[ExI] Bell's Inequality

Stathis Papaioannou stathisp at gmail.com
Fri Dec 2 02:21:22 UTC 2016


On 30 November 2016 at 19:12, Stuart LaForge <avant at sollegro.com> wrote:

Stathis wrote:
> <I choose coffee rather than tea because the coffee-choosing neurons fire,
> and the coffee decision comes out; my washing machine chooses the spin
> cycle rather than the wash cycle because its spin cycle-choosing relay
> fires and spin cycle comes out.>
>
> I think you are underselling the brain here. While at the exact moment
> that the choice happens, the washing machine's act of decision and your
> act share a certain similarity, the processes by which the two reached
> those decisions are vastly different.
>
> The washing machine was following a very simple mechanical program and,
> barring unforeseen mechanical failure would have always chosen the spin
> cycle at that step of the program.
>
> Your brain, on the other hand, not only has coffee neurons firing but also
> has the tea neurons, soda neurons, beer neurons all firing.
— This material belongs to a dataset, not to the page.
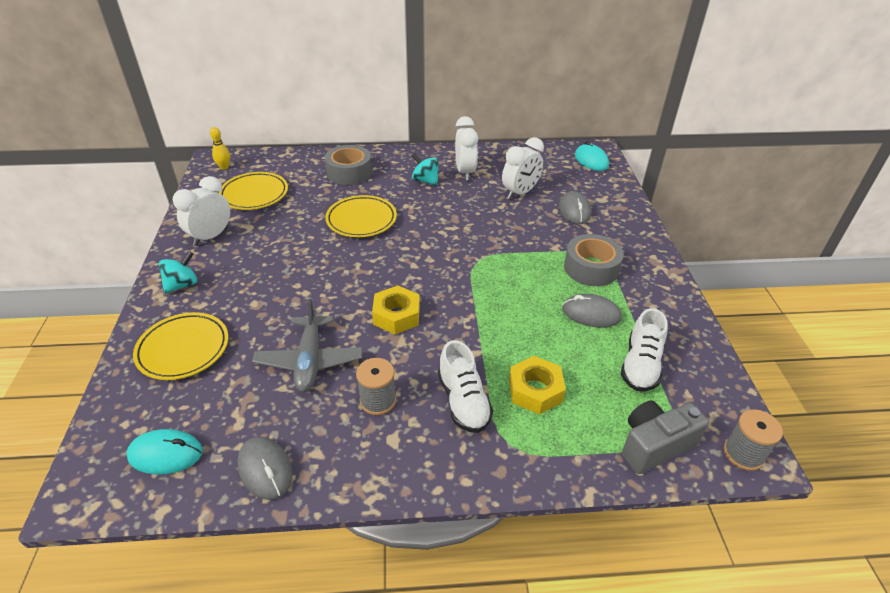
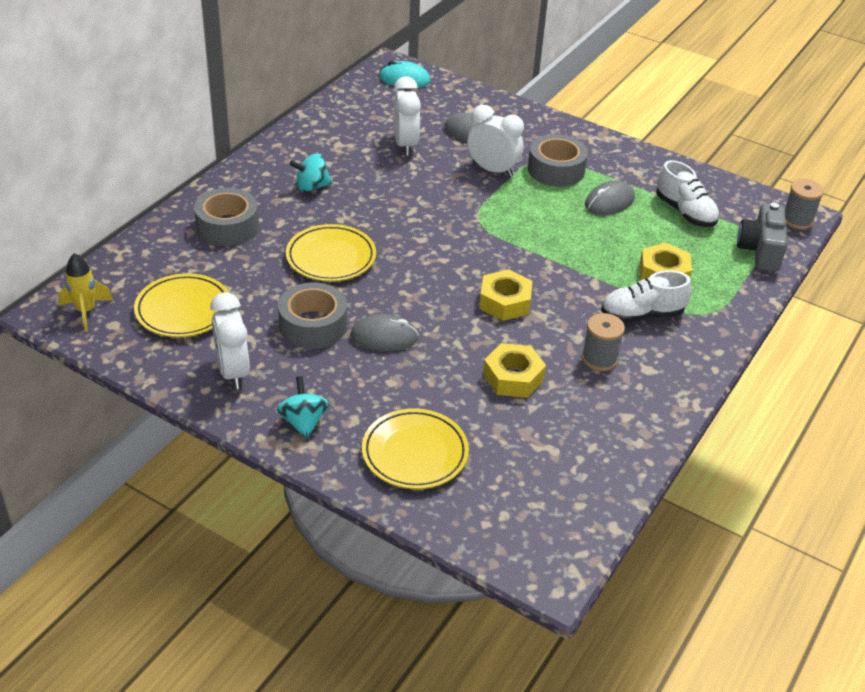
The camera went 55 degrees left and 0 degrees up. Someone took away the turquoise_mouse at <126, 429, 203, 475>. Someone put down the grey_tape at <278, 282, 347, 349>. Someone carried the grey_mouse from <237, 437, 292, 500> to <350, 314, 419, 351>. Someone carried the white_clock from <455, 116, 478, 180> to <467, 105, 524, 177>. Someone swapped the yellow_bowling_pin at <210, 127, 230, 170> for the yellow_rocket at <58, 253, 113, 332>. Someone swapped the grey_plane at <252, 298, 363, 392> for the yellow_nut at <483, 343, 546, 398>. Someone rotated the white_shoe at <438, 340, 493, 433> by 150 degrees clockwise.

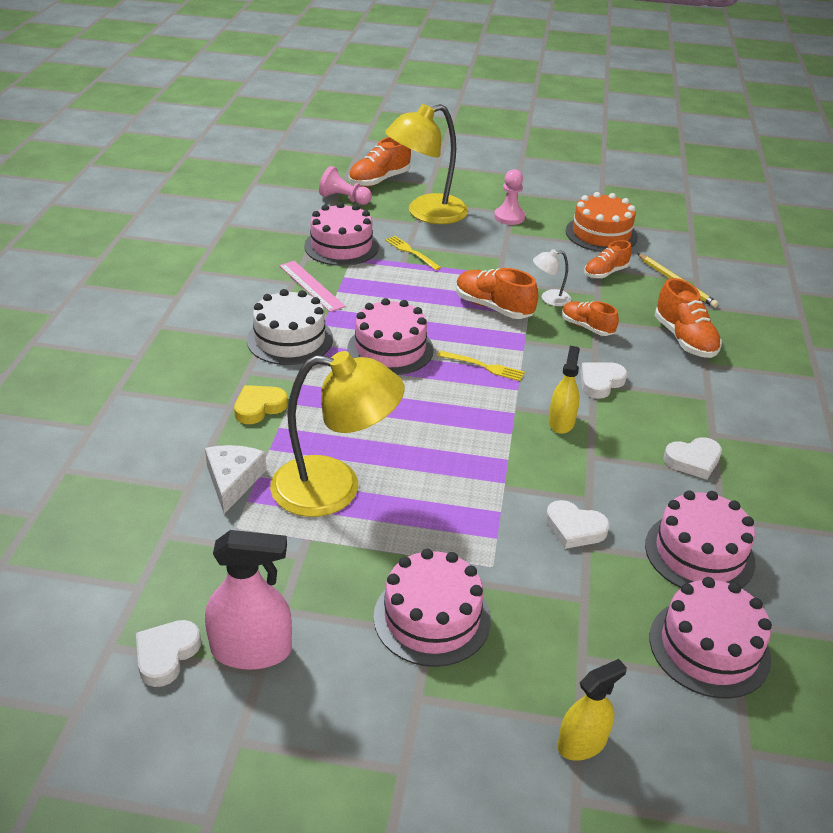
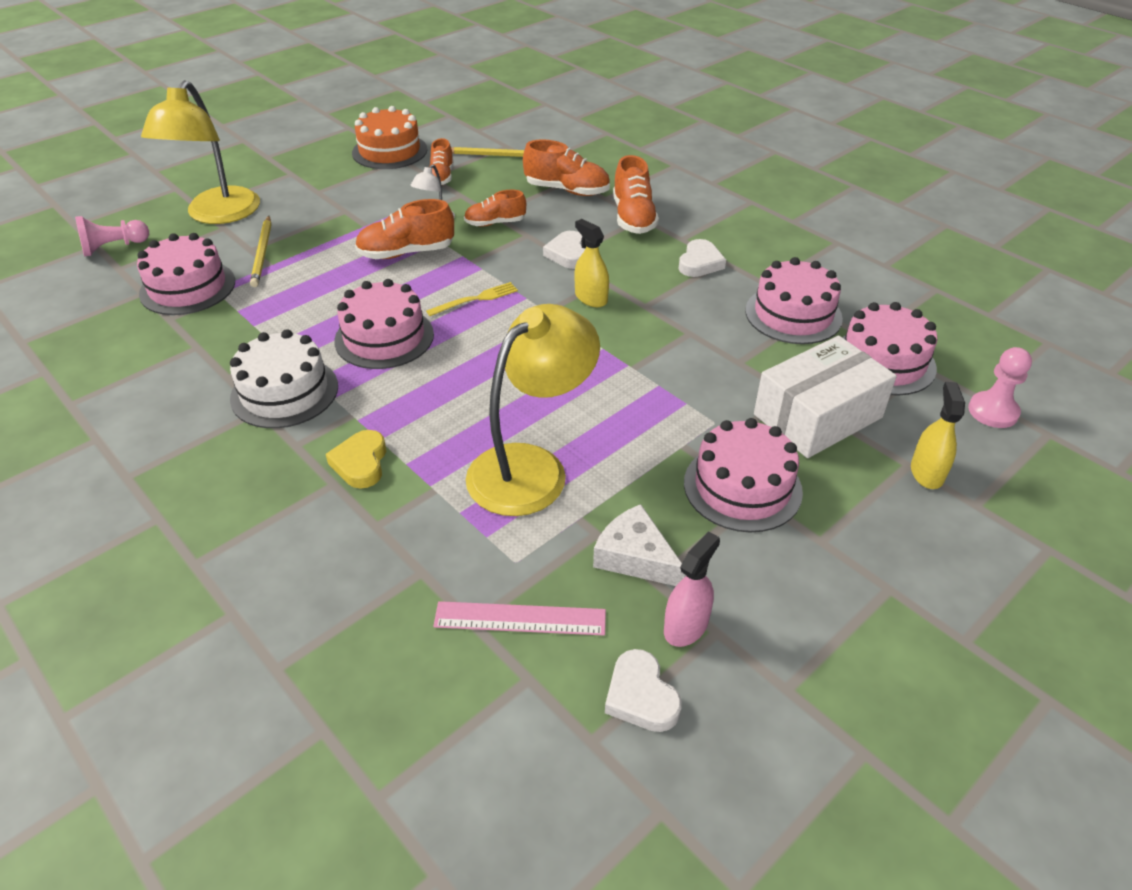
The camera went 50 degrees left and 5 degrees up. Someone took away the white_heart at <545, 500, 610, 549>. Someone put down the white_box at <754, 336, 897, 458>. Someone carried the white_cheese from <205, 445, 267, 514> to <593, 504, 685, 586>. Someone carried the pink_ruler from <279, 261, 346, 312> to <433, 601, 606, 635>. Someone carried the orange_shoe from <349, 137, 411, 187> to <613, 155, 659, 234>. Someone carried the pink_pawn from <494, 169, 525, 225> to <968, 347, 1032, 428>. Someone swapped the yellow_fork at <385, 236, 441, 270> for the yellow_pencil at <250, 216, 271, 287>. Someone scaled the pink_spray_bottle at <205, 530, 292, 670> by 0.66.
Your brain may
> or may not have thirst neurons firing, and a whole host of inhibitory
> signals firing such as the "it's too hot for coffee" or the "it's too
> early for beer" neurons. So all these neurons are firing, and some of
> these signals are building each other up while other signals are knocking
> them down.
>
> So you have this competition between sets of cooperating neurons
> representing different choices and contraints having a cacophonic tug of
> war for the future. Then suddenly in a flash, the decision is made, and a
> function in multi-dimensional probability space collapses down to a single
> point . . . Coffee.


The difference between the brain and washing machine is only one of
complexity. The washing machines of the future may be able to analyse the
washing load, take into account multiple variables such as the time of the
day and the week, the weather, the number of people in the household and
their likely activity, and then make a decision on type and timing of wash
cycle. This decision may be impossible to predict; as with the brain, you
just have to run it and see what happens.